WHAT THE EXERCISE ASKS: In the rows below, convert the stretch from the line containing "genus: Cerastium" through the line containing "scientific name: Osteospermum sinuatum" into a JSON list of strings, with one string per line and blank lines omitted.

EXCERPTED DATA:
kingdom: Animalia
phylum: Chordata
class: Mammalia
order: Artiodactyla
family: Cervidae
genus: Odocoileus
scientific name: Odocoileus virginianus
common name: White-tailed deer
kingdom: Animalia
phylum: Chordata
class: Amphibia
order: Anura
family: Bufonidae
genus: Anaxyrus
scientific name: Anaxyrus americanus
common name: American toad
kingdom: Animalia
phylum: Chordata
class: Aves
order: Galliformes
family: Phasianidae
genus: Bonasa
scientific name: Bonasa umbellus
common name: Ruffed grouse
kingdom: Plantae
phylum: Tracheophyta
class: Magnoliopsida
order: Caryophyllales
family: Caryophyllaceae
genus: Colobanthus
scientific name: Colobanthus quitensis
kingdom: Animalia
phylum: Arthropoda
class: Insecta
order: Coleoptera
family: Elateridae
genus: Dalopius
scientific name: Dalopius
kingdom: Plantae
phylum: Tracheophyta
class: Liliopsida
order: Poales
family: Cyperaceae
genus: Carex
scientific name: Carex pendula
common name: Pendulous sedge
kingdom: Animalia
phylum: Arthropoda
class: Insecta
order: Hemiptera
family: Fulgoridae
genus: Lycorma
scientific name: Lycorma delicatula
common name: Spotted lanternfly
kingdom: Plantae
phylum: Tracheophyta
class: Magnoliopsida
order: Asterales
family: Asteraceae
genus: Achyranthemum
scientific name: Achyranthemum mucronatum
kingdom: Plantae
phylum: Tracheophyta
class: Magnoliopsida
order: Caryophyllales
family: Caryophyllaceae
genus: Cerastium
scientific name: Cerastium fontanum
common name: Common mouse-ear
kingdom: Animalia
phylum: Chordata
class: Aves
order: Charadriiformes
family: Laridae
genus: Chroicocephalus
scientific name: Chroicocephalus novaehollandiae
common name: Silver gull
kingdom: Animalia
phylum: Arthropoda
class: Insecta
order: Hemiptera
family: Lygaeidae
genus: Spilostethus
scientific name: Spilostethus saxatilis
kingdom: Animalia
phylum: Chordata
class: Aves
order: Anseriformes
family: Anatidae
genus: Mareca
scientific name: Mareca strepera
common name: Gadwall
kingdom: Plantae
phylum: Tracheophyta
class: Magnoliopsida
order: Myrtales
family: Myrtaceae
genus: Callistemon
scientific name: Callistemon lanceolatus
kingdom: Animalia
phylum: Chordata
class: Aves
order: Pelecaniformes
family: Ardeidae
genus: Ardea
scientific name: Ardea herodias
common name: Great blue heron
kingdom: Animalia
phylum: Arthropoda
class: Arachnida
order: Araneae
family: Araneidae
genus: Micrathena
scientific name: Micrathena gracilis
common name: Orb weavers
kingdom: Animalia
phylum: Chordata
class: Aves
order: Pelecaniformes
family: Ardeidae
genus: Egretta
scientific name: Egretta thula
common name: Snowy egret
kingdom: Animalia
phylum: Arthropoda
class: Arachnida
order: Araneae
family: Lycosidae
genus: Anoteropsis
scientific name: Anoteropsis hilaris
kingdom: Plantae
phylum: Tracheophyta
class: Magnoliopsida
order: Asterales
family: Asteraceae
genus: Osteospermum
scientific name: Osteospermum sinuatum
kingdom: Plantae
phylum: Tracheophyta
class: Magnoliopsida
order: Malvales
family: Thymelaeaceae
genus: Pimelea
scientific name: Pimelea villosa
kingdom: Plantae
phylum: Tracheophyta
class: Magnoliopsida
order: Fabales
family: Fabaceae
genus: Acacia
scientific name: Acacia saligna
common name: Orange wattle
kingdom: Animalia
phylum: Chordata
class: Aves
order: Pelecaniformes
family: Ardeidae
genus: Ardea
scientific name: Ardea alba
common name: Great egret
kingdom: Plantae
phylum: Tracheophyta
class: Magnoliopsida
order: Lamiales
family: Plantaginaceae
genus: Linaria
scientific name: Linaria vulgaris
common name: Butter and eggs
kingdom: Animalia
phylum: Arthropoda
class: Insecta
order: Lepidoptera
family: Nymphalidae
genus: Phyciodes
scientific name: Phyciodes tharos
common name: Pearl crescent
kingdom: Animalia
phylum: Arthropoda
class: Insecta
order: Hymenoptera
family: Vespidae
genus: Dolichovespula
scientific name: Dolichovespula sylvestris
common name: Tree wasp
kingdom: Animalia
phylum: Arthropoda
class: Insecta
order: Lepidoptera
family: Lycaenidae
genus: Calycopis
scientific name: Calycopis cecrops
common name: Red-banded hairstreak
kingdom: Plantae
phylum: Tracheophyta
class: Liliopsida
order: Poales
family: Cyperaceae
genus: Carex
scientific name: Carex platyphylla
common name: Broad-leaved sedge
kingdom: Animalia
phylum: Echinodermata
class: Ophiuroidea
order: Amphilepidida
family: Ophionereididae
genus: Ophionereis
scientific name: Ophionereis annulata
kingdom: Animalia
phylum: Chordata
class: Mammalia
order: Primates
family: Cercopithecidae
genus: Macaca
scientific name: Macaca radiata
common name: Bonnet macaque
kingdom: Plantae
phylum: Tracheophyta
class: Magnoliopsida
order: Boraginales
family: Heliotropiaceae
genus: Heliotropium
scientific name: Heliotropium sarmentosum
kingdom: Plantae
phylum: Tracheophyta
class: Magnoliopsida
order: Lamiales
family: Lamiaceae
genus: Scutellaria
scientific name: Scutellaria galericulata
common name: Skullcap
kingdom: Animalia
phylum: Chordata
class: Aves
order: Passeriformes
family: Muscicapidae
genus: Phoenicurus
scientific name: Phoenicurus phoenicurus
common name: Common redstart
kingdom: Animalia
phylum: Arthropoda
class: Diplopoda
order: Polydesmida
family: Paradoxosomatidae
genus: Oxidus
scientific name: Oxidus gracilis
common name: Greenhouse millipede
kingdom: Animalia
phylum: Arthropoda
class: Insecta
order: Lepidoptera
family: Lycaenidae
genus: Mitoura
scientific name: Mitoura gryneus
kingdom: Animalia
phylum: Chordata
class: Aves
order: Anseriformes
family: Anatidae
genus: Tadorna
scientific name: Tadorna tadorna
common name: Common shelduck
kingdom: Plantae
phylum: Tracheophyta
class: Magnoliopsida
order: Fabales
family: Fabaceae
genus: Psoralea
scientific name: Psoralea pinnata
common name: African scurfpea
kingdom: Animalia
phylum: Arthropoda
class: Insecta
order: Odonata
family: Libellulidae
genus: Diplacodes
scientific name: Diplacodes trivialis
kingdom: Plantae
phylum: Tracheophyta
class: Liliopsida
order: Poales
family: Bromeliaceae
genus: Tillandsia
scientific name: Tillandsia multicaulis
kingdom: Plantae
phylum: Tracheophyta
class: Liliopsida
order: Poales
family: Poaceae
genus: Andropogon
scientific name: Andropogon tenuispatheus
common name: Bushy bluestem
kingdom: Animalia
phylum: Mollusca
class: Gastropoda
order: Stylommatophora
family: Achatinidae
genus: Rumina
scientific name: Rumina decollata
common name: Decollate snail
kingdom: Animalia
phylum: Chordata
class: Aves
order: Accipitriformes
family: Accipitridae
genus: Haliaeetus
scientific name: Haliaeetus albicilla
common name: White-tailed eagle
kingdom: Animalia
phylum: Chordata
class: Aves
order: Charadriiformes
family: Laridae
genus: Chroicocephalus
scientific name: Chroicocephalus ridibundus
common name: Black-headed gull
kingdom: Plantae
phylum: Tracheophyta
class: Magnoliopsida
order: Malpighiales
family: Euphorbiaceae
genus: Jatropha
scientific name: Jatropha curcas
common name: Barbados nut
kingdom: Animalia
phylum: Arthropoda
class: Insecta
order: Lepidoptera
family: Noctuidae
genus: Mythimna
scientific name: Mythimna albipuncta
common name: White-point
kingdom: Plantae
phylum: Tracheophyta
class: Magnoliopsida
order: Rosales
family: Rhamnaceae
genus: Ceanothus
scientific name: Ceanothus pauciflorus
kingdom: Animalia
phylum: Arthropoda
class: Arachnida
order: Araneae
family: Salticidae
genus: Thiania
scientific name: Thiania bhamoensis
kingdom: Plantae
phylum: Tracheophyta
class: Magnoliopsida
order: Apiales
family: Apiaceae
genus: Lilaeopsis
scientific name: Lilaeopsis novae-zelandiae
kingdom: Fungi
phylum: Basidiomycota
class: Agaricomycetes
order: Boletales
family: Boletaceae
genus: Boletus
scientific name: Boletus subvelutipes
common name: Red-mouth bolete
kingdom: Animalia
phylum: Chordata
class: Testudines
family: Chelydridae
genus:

RIGHT ANSWER:
[
  "genus: Cerastium",
  "scientific name: Cerastium fontanum",
  "common name: Common mouse-ear",
  "kingdom: Animalia",
  "phylum: Chordata",
  "class: Aves",
  "order: Charadriiformes",
  "family: Laridae",
  "genus: Chroicocephalus",
  "scientific name: Chroicocephalus novaehollandiae",
  "common name: Silver gull",
  "kingdom: Animalia",
  "phylum: Arthropoda",
  "class: Insecta",
  "order: Hemiptera",
  "family: Lygaeidae",
  "genus: Spilostethus",
  "scientific name: Spilostethus saxatilis",
  "kingdom: Animalia",
  "phylum: Chordata",
  "class: Aves",
  "order: Anseriformes",
  "family: Anatidae",
  "genus: Mareca",
  "scientific name: Mareca strepera",
  "common name: Gadwall",
  "kingdom: Plantae",
  "phylum: Tracheophyta",
  "class: Magnoliopsida",
  "order: Myrtales",
  "family: Myrtaceae",
  "genus: Callistemon",
  "scientific name: Callistemon lanceolatus",
  "kingdom: Animalia",
  "phylum: Chordata",
  "class: Aves",
  "order: Pelecaniformes",
  "family: Ardeidae",
  "genus: Ardea",
  "scientific name: Ardea herodias",
  "common name: Great blue heron",
  "kingdom: Animalia",
  "phylum: Arthropoda",
  "class: Arachnida",
  "order: Araneae",
  "family: Araneidae",
  "genus: Micrathena",
  "scientific name: Micrathena gracilis",
  "common name: Orb weavers",
  "kingdom: Animalia",
  "phylum: Chordata",
  "class: Aves",
  "order: Pelecaniformes",
  "family: Ardeidae",
  "genus: Egretta",
  "scientific name: Egretta thula",
  "common name: Snowy egret",
  "kingdom: Animalia",
  "phylum: Arthropoda",
  "class: Arachnida",
  "order: Araneae",
  "family: Lycosidae",
  "genus: Anoteropsis",
  "scientific name: Anoteropsis hilaris",
  "kingdom: Plantae",
  "phylum: Tracheophyta",
  "class: Magnoliopsida",
  "order: Asterales",
  "family: Asteraceae",
  "genus: Osteospermum",
  "scientific name: Osteospermum sinuatum"
]